NEWS | Sept. 19, 2012

Know the rules on social media and political speech

By 628th Air Base Wing Legal Office

The use of social media sites like Facebook and Twitter has increased exponentially since the last presidential election. But as we move closer to election day, it is important for military members to be mindful of general limitations on political speech and the military's policies regarding social media as they participate in the election process.

It's no secret that as military members, we must uphold orders and follow directives and regulations issued by our elected civilian leadership. To avoid an appearance of attempting to influence civilian elections, the military has had a policy since the Civil War limiting the political speech of service members.

Most members are familiar with the broad Pentagon directives that say military personnel in uniform cannot sponsor a political club; participate in any television or radio program or group discussion that advocates for or against a political party, candidate or cause; or speak at any event promoting a political movement. When it comes to participating in political activities, the Joint Ethics Regulation, Department of Defense 5500.7-R, goes into detail about what, exactly, military personnel and Department of Defense civilians are and are not allowed to do. Additional guidance can be found in the Hatch Act Amendments (governing the political activities of DoD civilian employees), and DoD Directive 1344.10 "Political Activities by Members of the Armed Forces on Active Duty."

Although these rules appear widely known, they are still violated. Many members may remember this January when Corp. Jesse Thorsen, an Army reservist, appeared in uniform on stage with Ron Paul at a televised campaign rally. Thorsen received a letter of reprimand for this highly publicized infraction.

In an effort to avoid similar situations, this past summer, DoD published a set of guidelines titled "Civilian and Military Personnel Participation in Political Activities." In addition to covering common infractions, these guidelines also specifically touch on one topic about which preceding directives and regulations only gave vague guidance; the use of social media in politics. The four-page memo references the "2012 DoD Public Affairs Guidance for Political Campaigns and Elections," as governing social media use. Section 9.4 of the Public Affairs guidance gives a very clear description of what is and is not accepted.

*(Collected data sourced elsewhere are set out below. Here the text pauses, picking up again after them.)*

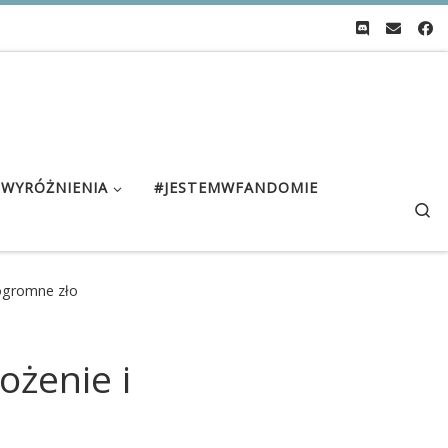
WYRÓŻNIENIA
#JESTEMWFANDOMIE
Se
ogromne zło
żenie i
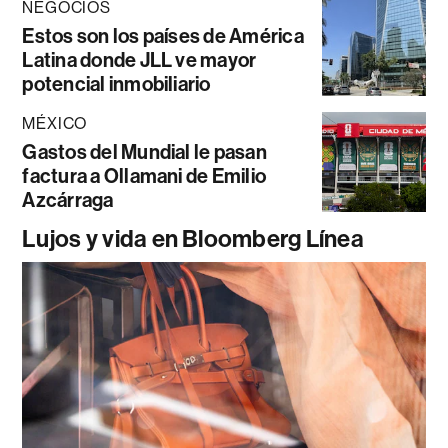
NEGOCIOS
Estos son los países de América
Latina donde JLL ve mayor
potencial inmobiliario
MÉXICO
Gastos del Mundial le pasan
factura a Ollamani de Emilio
Azcárraga
Lujos y vida en Bloomberg Línea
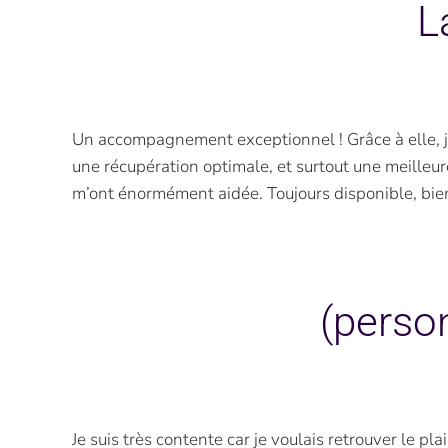
L
Un accompagnement exceptionnel ! Grâce à elle, j’a
une récupération optimale, et surtout une meilleure 
m’ont énormément aidée. Toujours disponible, bien
(perso
Je suis très contente car je voulais retrouver le pl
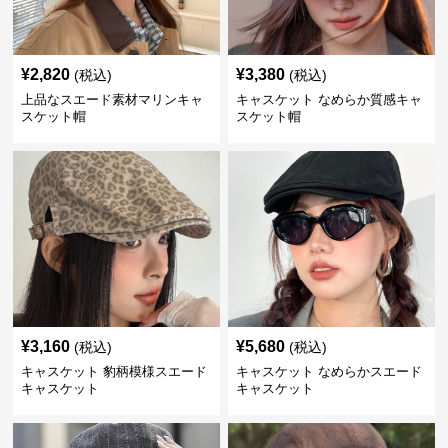
¥
2,820
¥
3,380
(税込)
(税込)
上品なスエード素材マリンキャ
キャスケット なめらか質感キャ
スケット帽
スケット帽
¥
3,160
¥
5,680
(税込)
(税込)
キャスケット 豹柄模様スエード
キャスケット なめらかスエード
キャスケット
キャスケット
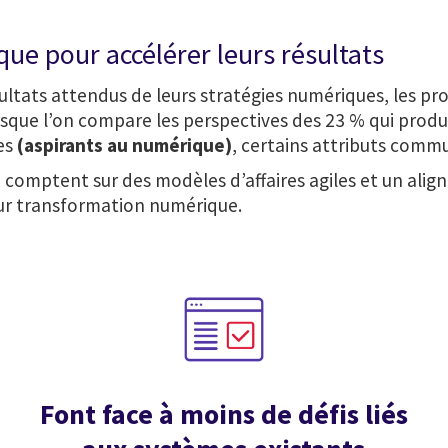
ue pour accélérer leurs résultats
sultats attendus de leurs stratégies numériques, les pro
rsque l’on compare les perspectives des 23 % qui produ
ies
(aspirants au numérique)
, certains attributs com
 comptent sur des modèles d’affaires agiles et un alig
eur transformation numérique.
Font face à moins de défis liés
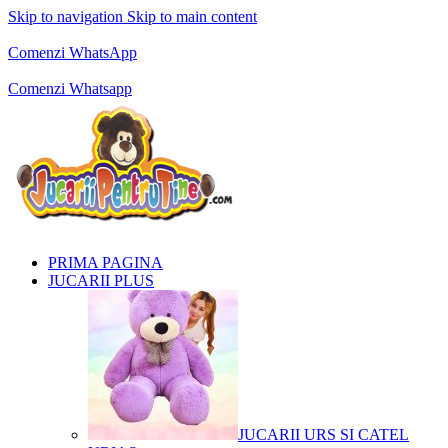
Skip to navigation
Skip to main content
Comenzi telefonice:
0769.711.774
Luni - Vineri: 10:00 - 19:00
Comenzi WhatsApp
Comenzi telefonice:
0769.711.774
Luni - Vineri: 10:00 - 19:00
Comenzi Whatsapp
PRIMA PAGINA
JUCARII PLUS
JUCARII URS SI CATEL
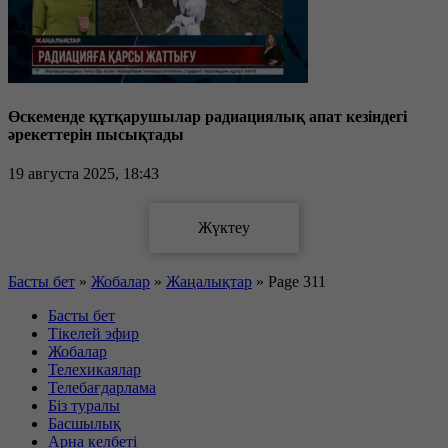
Өскеменде құтқарушылар радиациялық апат кезіндегі
әрекеттерін пысықтады
19 августа 2025, 18:43
Басты бет
»
Жобалар
»
Жаңалықтар
»
Page 311
Басты бет
Тікелей эфир
Жобалар
Телехикаялар
Телебағдарлама
Біз туралы
Басшылық
Арна келбеті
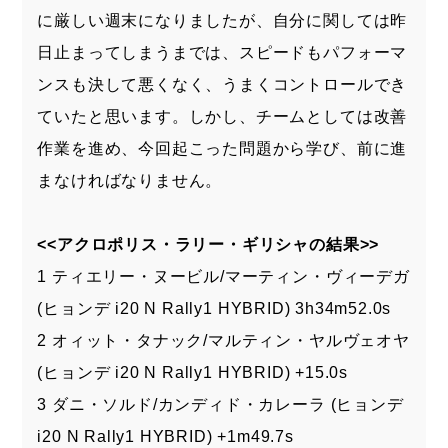
に厳しい週末になりましたが、自分に関しては昨
日止まってしまうまでは、スピードもパフォーマ
ンスも決して悪くなく、うまくコントロールでき
ていたと思います。しかし、チームとしては改善
作業を進め、今回起こった問題から学び、前に進
まなければなりません。
<<アクロポリス・ラリー・ギリシャの結果>>
1 ティエリー・ヌービル/マーティン・ヴィーデガ
(ヒョンデ i20 N Rally1 HYBRID) 3h34m52.0s
2 オィット・タナック/マルティン・ヤルヴェオヤ
(ヒョンデ i20 N Rally1 HYBRID) +15.0s
3 ダニ・ソルド/カンディド・カレーラ (ヒョンデ
i20 N Rally1 HYBRID) +1m49.7s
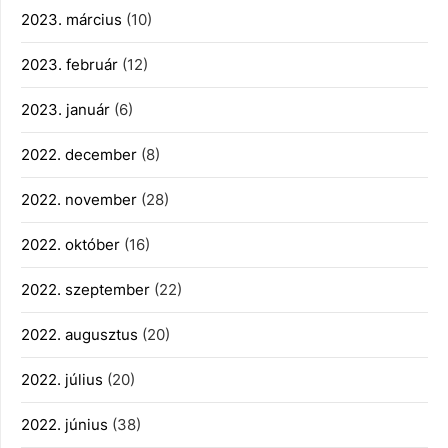
2023. március
(10)
2023. február
(12)
2023. január
(6)
2022. december
(8)
2022. november
(28)
2022. október
(16)
2022. szeptember
(22)
2022. augusztus
(20)
2022. július
(20)
2022. június
(38)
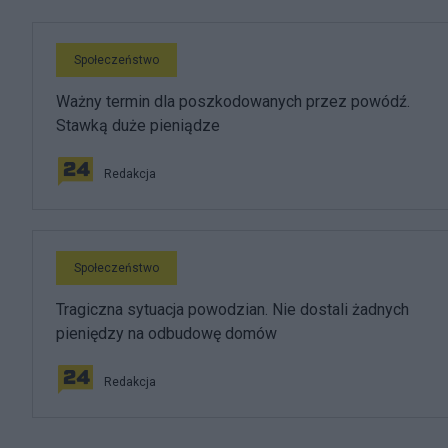
Społeczeństwo
Ważny termin dla poszkodowanych przez powódź.
Stawką duże pieniądze
Redakcja
Społeczeństwo
Tragiczna sytuacja powodzian. Nie dostali żadnych
pieniędzy na odbudowę domów
Redakcja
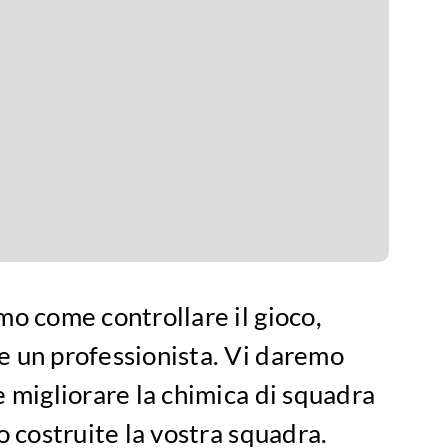
mo come controllare il gioco,
e un professionista. Vi daremo
e migliorare la chimica di squadra
o costruite la vostra squadra.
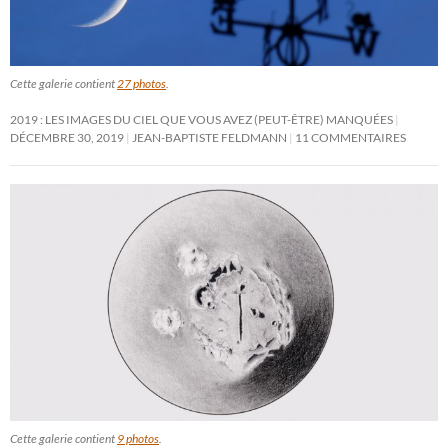
Cette galerie contient
27 photos
.
2019 : LES IMAGES DU CIEL QUE VOUS AVEZ (PEUT-ÊTRE) MANQUÉES
DÉCEMBRE 30, 2019
JEAN-BAPTISTE FELDMANN
11 COMMENTAIRES
Cette galerie contient
9 photos
.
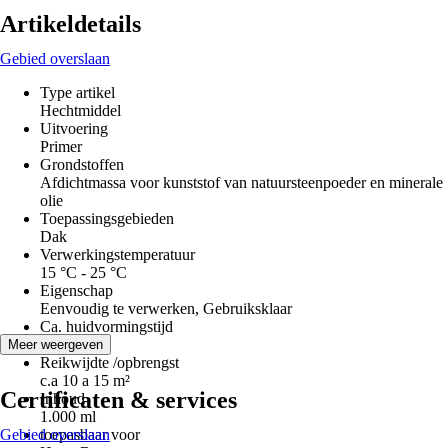
Artikeldetails
Gebied overslaan
Type artikel
Hechtmiddel
Uitvoering
Primer
Grondstoffen
Afdichtmassa voor kunststof van natuursteenpoeder en minerale
olie
Toepassingsgebieden
Dak
Verwerkingstemperatuur
15 °C - 25 °C
Eigenschap
Eenvoudig te verwerken, Gebruiksklaar
Ca. huidvormingstijd
0 min
Meer weergeven
Reikwijdte /opbrengst
c.a 10 a 15 m²
Certificaten & services
Inhoud
1.000 ml
Gebied overslaan
toepasbaar voor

The guidance broadly applies to Facebook, Twitter, Tumblr, LinkedIn, MySpace and any other social media sites. Generally, an active-duty service member may, via social media platforms, express her own personal views on political issues or candidates in a manner similar to a letter to the editor. If the post (or member's profile) identifies the member as on active duty, then the member must clearly state that "the views expressed are those of the individual only and not those of the DoD (or Department of Homeland Security for members of the Coast Guard)." Even with a disclosure, an active-duty member may not engage in partisan political activity.

Additionally, an active-duty member may not employ direct hyperlinks to a political party, partisan political candidate, campaign, or the like. Doing so is considered the equivalent of distributing literature on behalf of those entities, a clearly prohibited activity. Also, an active-duty member may not post or comment on the Facebook pages or "tweet" at the Twitter accounts of such entities. Active-duty members may express their attachment to an individual or cause by "friending," "liking" or "following" it. However, members may not encourage others to do so as this could be perceived as soliciting support.

Members not on active duty are not subject to these social media restrictions as long as the member does not create the perception or appearance of official support by the DoD.

It is worth mentioning, in this context, that military members should also remember to be professional and follow other DoD regulations when using social media. Military members are on duty 24/7, and using social media to complain about a member's job or coworkers, issue threats or make derogatory comments to others, or engage in other unprofessional behavior, could land a service member in trouble. To be very clear: improper use of social media, for political purposes or otherwise, could result in a violation of the Uniform Code of Military Justice.

Service members should therefore be cautious as to how they use social networking sites, and make sure not to violate any applicable rules. However, members should also remember that they can make their voice heard in the election season in perhaps the most meaningful way - by voting.